Pandua Assembly constituency is an assembly constituency in Hooghly district in the Indian state of West Bengal.

Overview
As per orders of the Delimitation Commission, No. 192 Pandua Assembly constituency is composed of the following: Pandua community development block.

Pandua Assembly constituency is part of No. 28 Hooghly (Lok Sabha constituency). It was earlier part of Katwa (Lok Sabha constituency).
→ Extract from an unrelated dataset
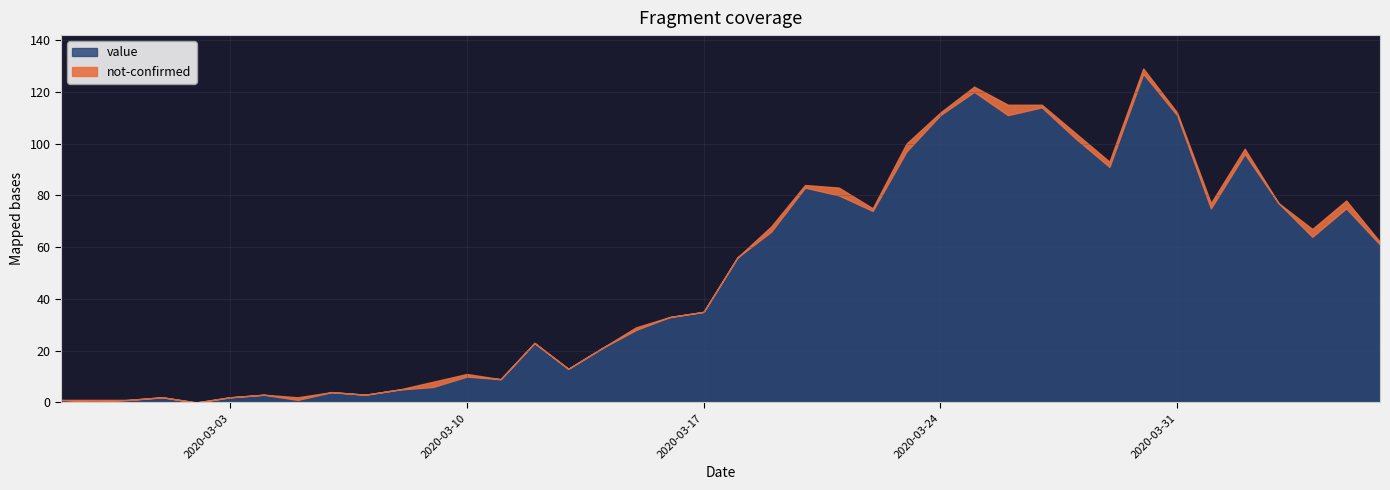

Rank the series at 2020-02-29 from highest to lowest value.

value, not-confirmed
Members of Legislative Assembly

Election results

2021

2016

2011

1977–2006
In the 2006 2001 and 1996 state assembly elections Sk Majed Ali of CPI (M) won the Pandua assembly seat, defeating his nearest rivals Alam Kazi Rowshan of Trinamool Congress, Sailen Chatterjee of  Trinamool Congress and Madhusudan Banerjee of Congress, in the respective years. Contests in most years were multi cornered but only winners and runners are being mentioned. Deb Narayan Chakraborty of CPI (M) won the seat in 1991, 1987, 1982 and 1977 defeating his nearest rivals, Hrishikesh Ghosh of Congress in 1991 and 1987, Haren Singha Roy of Congress in 1982 and Sailendra Chattopadhya of Congress in 1977.

1962–1972
Sailendra Chattopadhyay of Congress won in 1972. Debnarayan Chakraborty of CPI(M) won in 1971 and 1969. R.Kundu of Congress won in 1967. Radha Nath Das of Congress won in 1962. Prior to that the Pandua seat did not exist.